Conditional Contract:
Formed on the basis that certain conditions are met.
Premium Mode:
Frequency and amount of premium payment. The less often the premium is made, the lower it is. For example, annual premiums are lower than semi-annual premiums.
Morale Hazard:
Increase in the hazards presented by a risk arising from the indifference of the person insured to loss because of the existence of insurance.
Ordinary Life:
Insurance policy with a face amount of $1,000 or more, premiums are made annually, semi annually, quarterly, or monthly. Provides WHOLE LIFE insurance.
Pure Risk:
Risk that can only result in a loss.
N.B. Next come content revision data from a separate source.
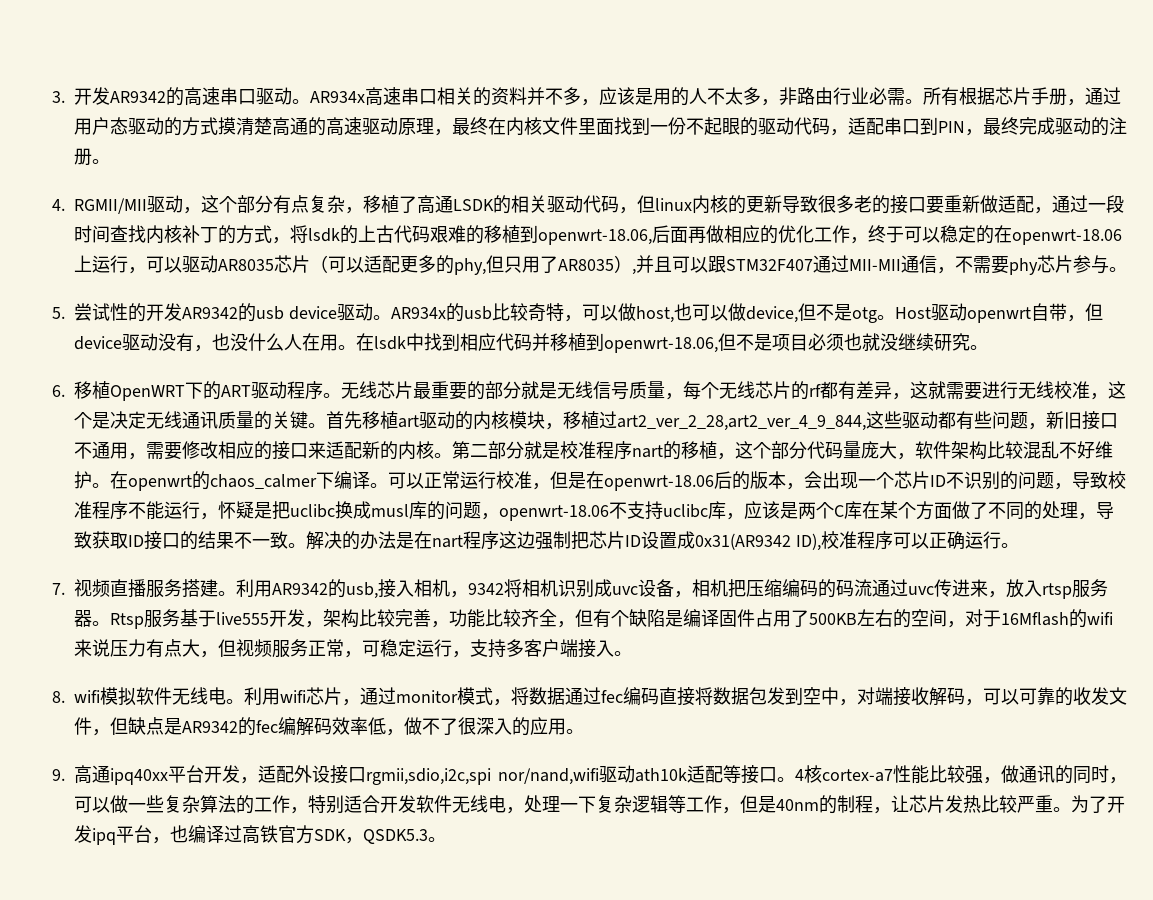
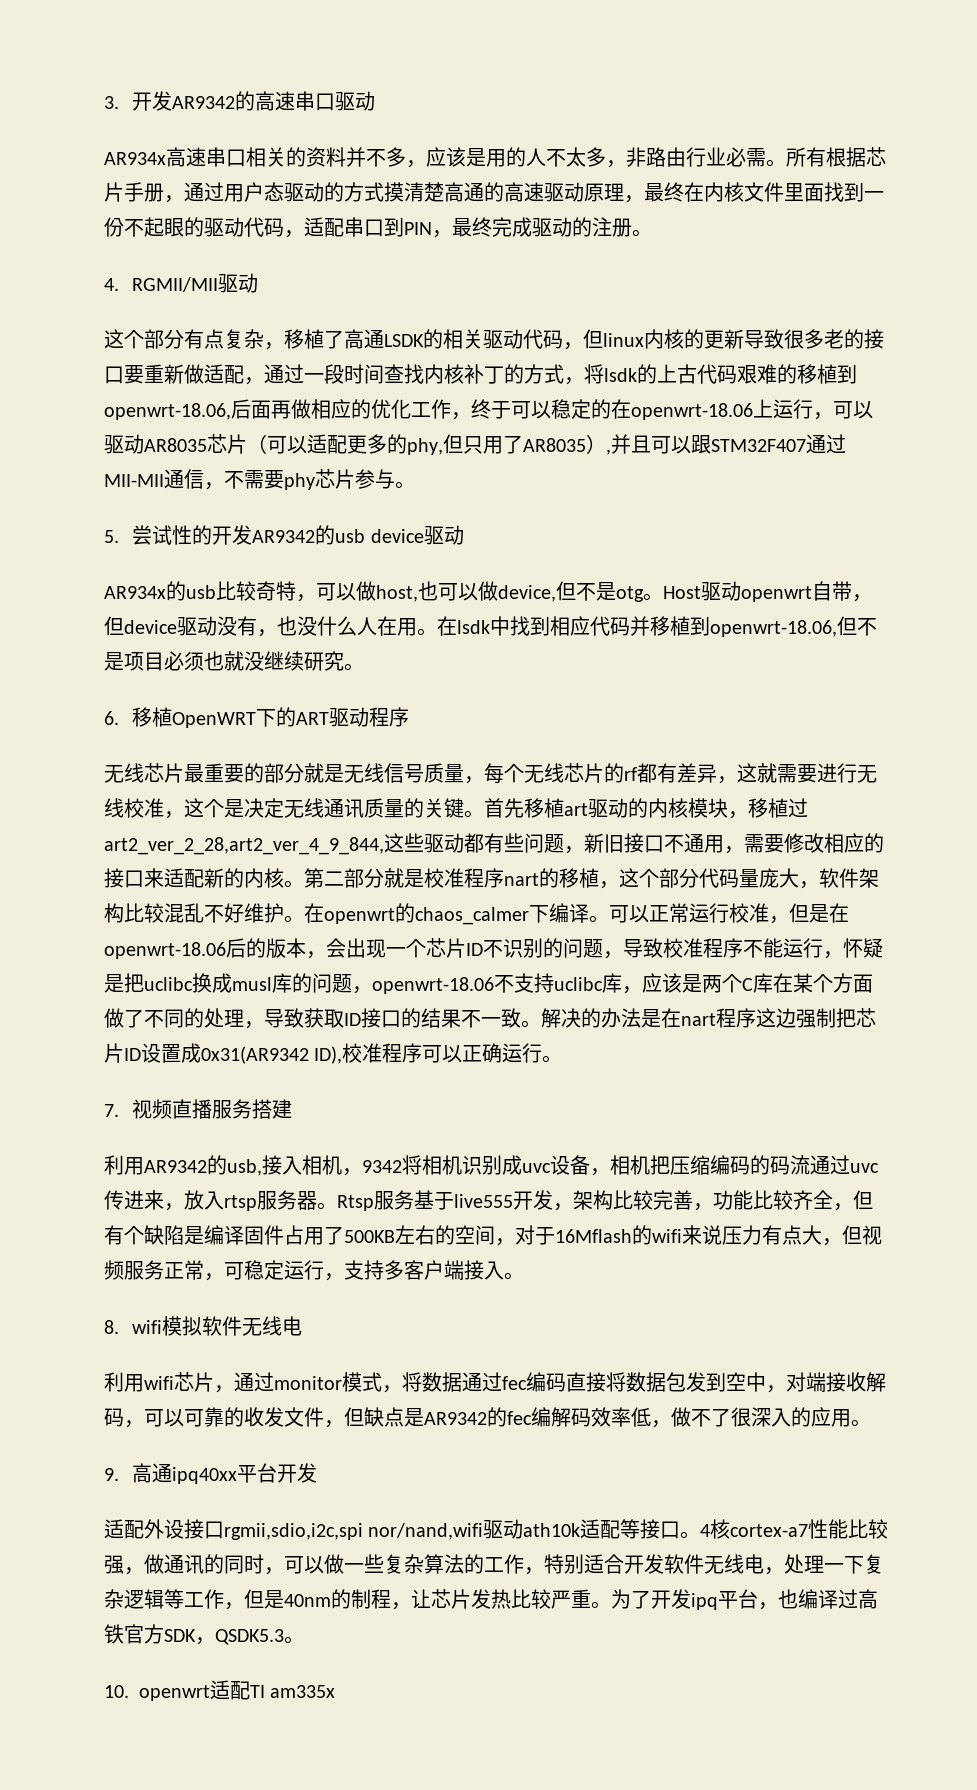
[292,99,310,104] 。 -> (376, 101) //
[183,207,201,214] ， -> (259, 283) //
[372,315,391,320] 。 -> (464, 535) //
[323,393,341,398] 。 -> (410, 717) //
[218,591,236,596] 。 -> (293, 1109) //
[226,699,244,704] 。 -> (303, 1326) //
[240,777,258,784] ， -> (318, 1473) //
(446, 839) none -> [104,1680,336,1701] // 10. openwrt适配TI am335x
Only type of risk insurance companies are willing to accept.
Peril:
The cause of a loss.
Hazard:
A circumstance that might result in a loss or increase it's severity.
Non-Forfeiture:
A clause in an insurance policy that allows for the insured to receive all or a portion of the benefits or a partial refund on the premiums paid if the insured misses premium payments, causing the policy to lapse.
Needs Approach:
Attempting to determine how much insurance an individual would require based upon their financial needs and objectives.
Fraud:
Deceptive act practiced for an unlawful gain.
Misrepresentation:
Importance is determined by the materiality of a given concealment.
Concealment:
The withholding of fact by an applicant for insurance that effects an insurance risk or loss.
Mortality Table:
Used by life insurance companies to help predict the life expectancy and the death rates for specific groups of individuals.
Free Look Period:
10 days to review, make changes, or cancel policy. 30 days for insured ages 60 or older.
Fixed Amount Annuity:
Choice of beneficiary in which the death benefit of a life insurance policy is retained by the company to be paid as a series of installments of fixed dollar amounts per installment until the death benefit and interest are exhausted.
Reinsurance:
Contract made between an insurance company and a third party to protect the insurance company from losses.
Morbidity Table:
Predicts the likelihood that an insured will contract any number of specific diseases.